Start of EXERCISE TEXT
Matt recently lent me a copy of
The Four Hour Work Week by Timothy Ferris and while I think that Ferris is an arrogant jerk, I think the book is quite good. Would I do everything he suggests? No, probably not. But I am currently doing some of the things and it is working.
The whole idea is not to work only four hours a week, but instead to do what you want — instead of filling your days with working you instead should be doing the things that you want to do. To put it more succinctly, you should work to live, not live to work.
Here are some questions from the book that got an interesting discussion between Gina and I — If you had $100 million in the bank, what would you do every day? Or what would about your day would get you excited just as you woke up in the morning?
Here are some work tips that I am trying to implement. I’m not as adamant about them as he is, but they are working.
- Avoid meetings whenever possible. Simply say that you don’t have the time.
- Avoid any and all interruptions. I have big headphones and they help avoid the “chatters” who walk by my cube.
- Only check email twice a day — and never right away in the morning. He suggests 11am and 4pm. Due to my 7am-4pm schedule, I do it 10am and at 3pm. And not checking it right away in the morning is a huge help.
- Work in batches. This is especially helpful and something that I was kinda going anyway. Save common task at one time and just get * them done. It’s amazing how fast you get things done when you do this.
All of the above things are related — they really just come down to two of the rules — work in batches and avoid interruptions.
End of EXERCISE TEXT
▶ REQUIRED ACTIONS
[1] Extract from the passage about The Four Hour Work Week the part that opens with the words containing "- Avoid any" and closes with "you do this.".
[2] Determine whether each statement agrees with the passage about The Four Hour Work Week, answering yes or no and quoting the words that decide it: (a) The author checks email at 11am and 4pm. (b) The author uses big headphones to avoid interruptions. (c) The author would do everything the book suggests.
None of the entries are required for this work.
Start of SUPPLIED RECORDS
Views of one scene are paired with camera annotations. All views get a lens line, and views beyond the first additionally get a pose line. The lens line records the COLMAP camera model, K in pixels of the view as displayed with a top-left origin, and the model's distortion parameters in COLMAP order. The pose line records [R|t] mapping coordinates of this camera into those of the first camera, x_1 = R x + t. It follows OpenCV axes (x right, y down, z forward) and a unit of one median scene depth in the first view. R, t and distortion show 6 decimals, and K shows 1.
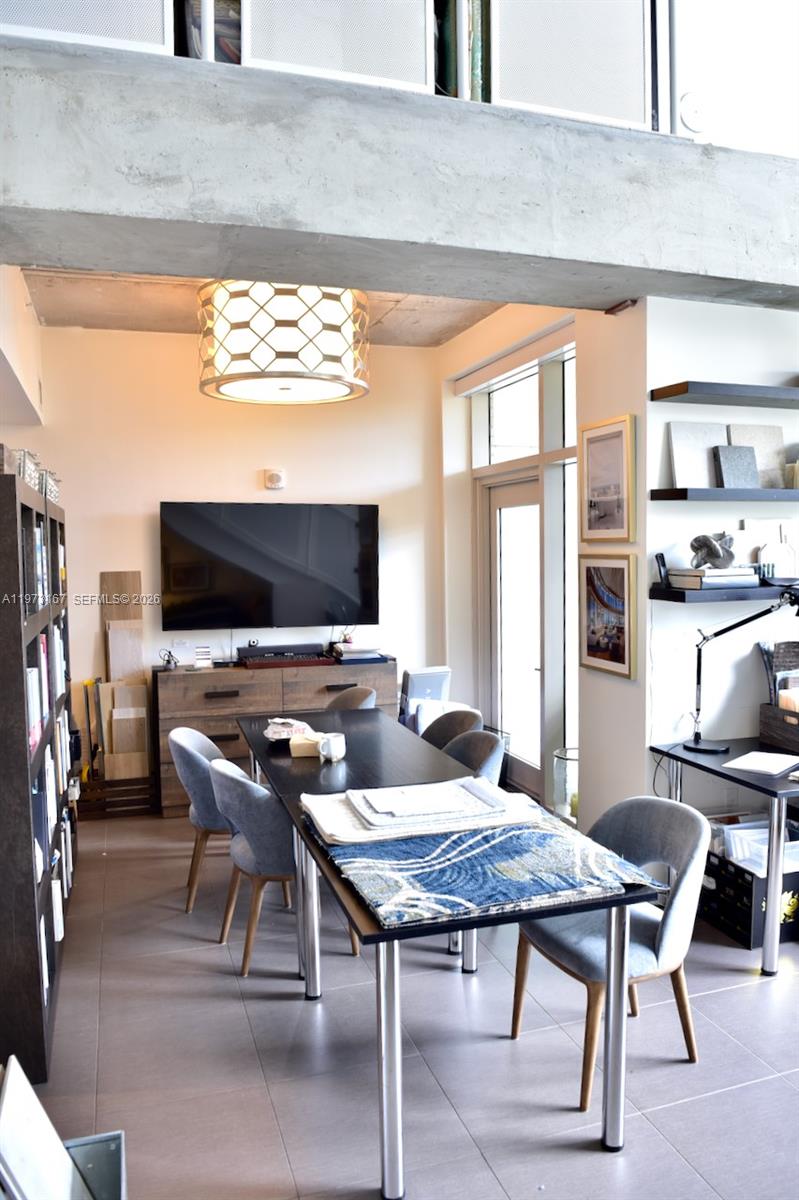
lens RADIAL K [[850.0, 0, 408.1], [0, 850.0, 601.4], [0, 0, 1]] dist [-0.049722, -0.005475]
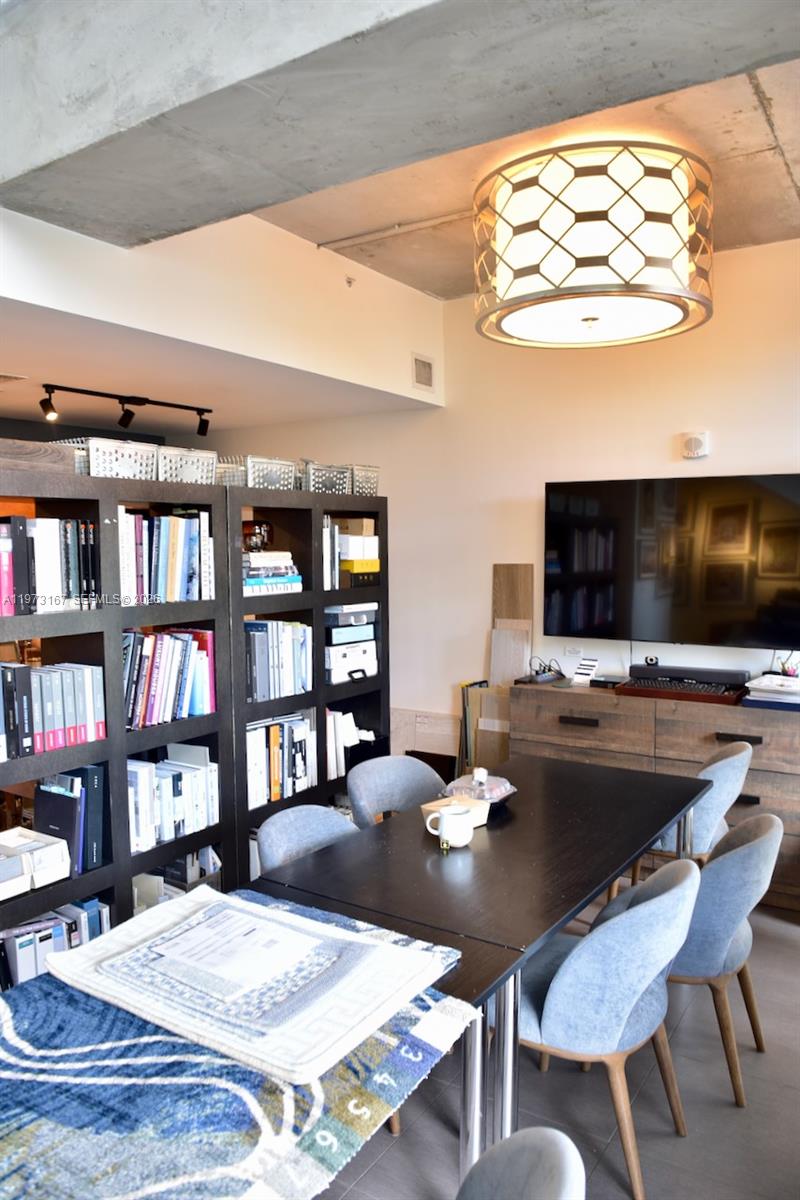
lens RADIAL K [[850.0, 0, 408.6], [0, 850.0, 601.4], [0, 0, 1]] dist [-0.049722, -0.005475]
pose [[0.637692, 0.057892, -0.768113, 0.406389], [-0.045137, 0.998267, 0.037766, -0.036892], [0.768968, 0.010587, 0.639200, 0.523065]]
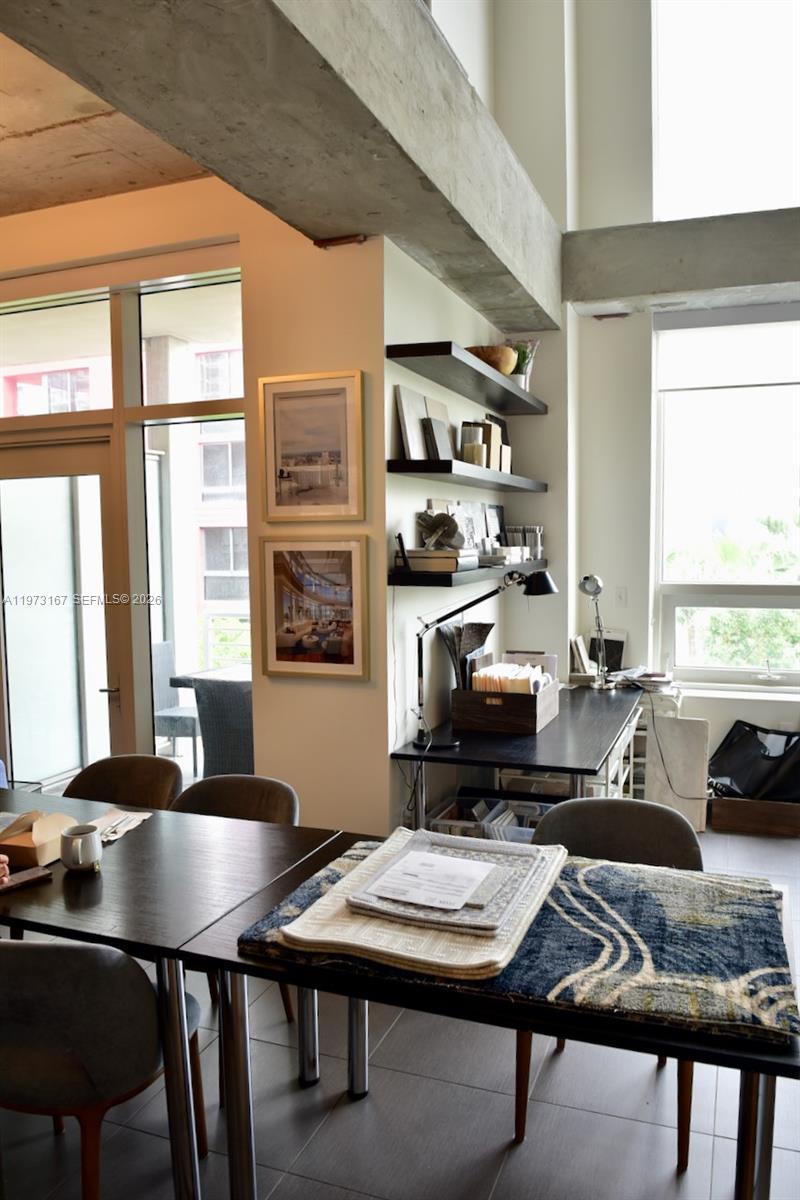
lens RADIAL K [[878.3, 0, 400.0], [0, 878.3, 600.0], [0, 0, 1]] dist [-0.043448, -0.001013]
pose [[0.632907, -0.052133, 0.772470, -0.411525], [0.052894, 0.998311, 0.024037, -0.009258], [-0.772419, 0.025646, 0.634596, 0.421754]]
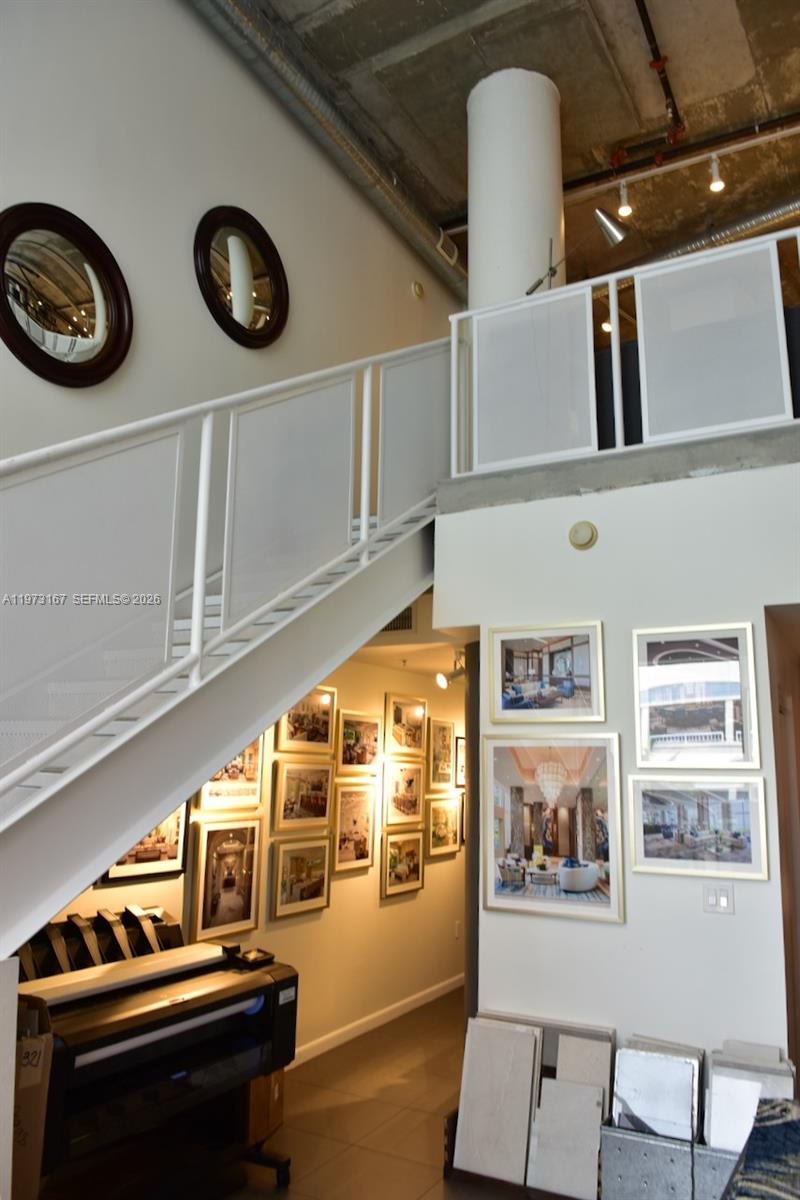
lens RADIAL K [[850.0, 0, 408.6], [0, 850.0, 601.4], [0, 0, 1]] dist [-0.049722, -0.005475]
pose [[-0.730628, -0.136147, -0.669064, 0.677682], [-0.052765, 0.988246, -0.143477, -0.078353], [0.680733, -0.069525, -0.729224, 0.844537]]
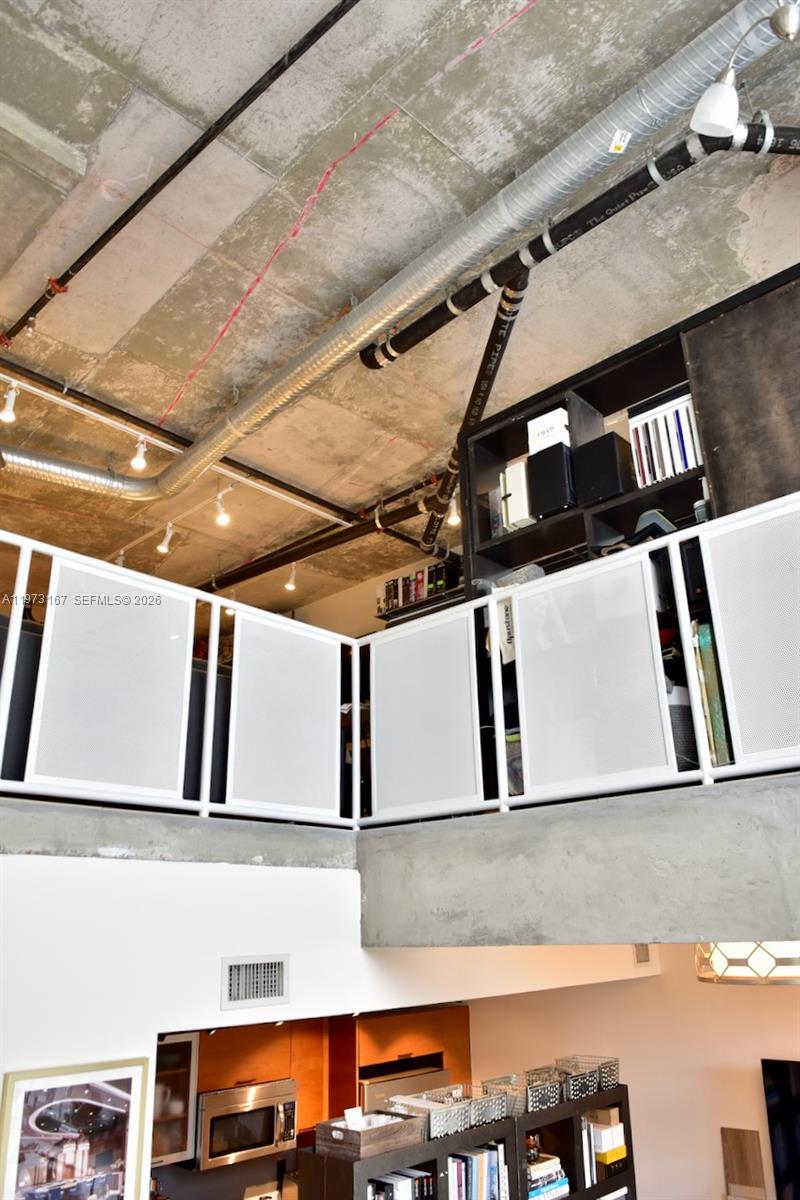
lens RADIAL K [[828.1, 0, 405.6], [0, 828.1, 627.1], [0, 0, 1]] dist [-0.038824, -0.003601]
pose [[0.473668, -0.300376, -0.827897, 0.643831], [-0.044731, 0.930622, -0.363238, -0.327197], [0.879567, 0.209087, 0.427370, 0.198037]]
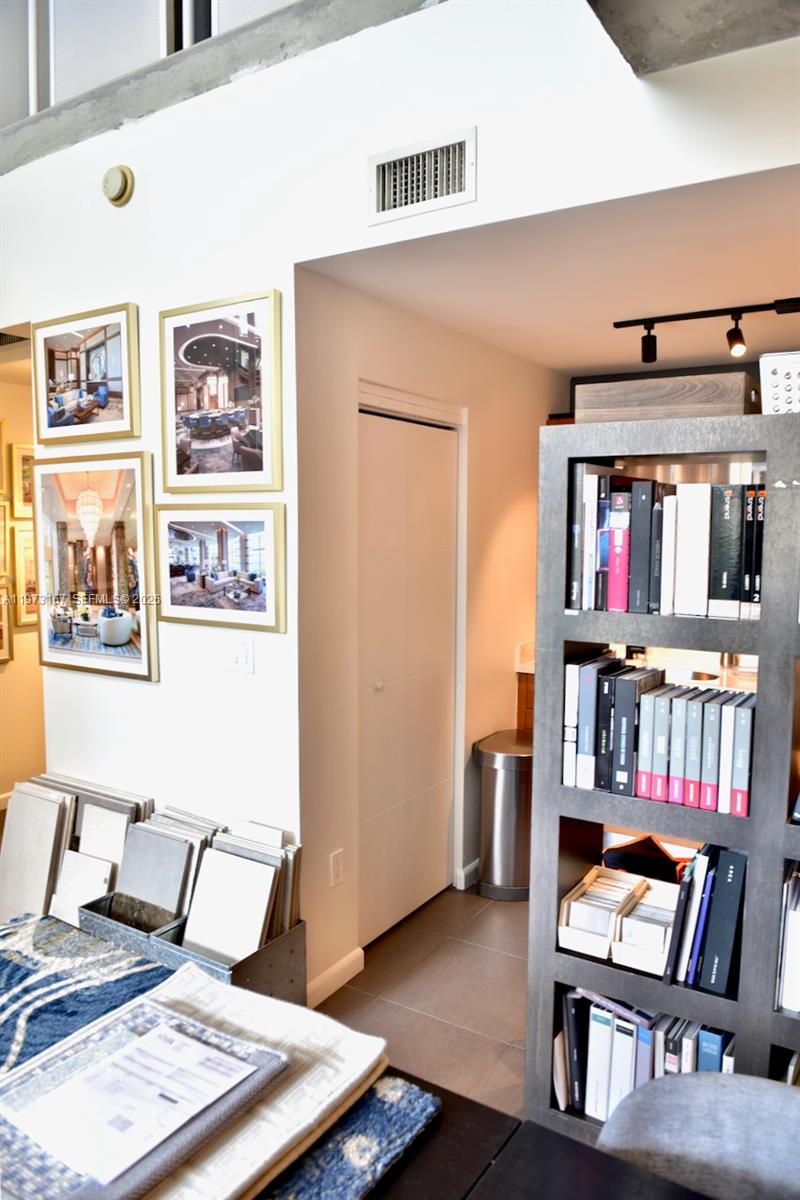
End of SUPPLIED RECORDS
▶ SOLUTIONS
[1]
- Avoid any and all interruptions. I have big headphones and they help avoid the “chatters” who walk by my cube.
- Only check email twice a day — and never right away in the morning. He suggests 11am and 4pm. Due to my 7am-4pm schedule, I do it 10am and at 3pm. And not checking it right away in the morning is a huge help.
- Work in batches. This is especially helpful and something that I was kinda going anyway. Save common task at one time and just get * them done. It’s amazing how fast you get things done when you do this.

[2]
(a) No: "He suggests 11am and 4pm. Due to my 7am-4pm schedule, I do it 10am and at 3pm."
(b) Yes: "I have big headphones and they help avoid the “chatters” who walk by my cube."
(c) No: "Would I do everything he suggests? No, probably not."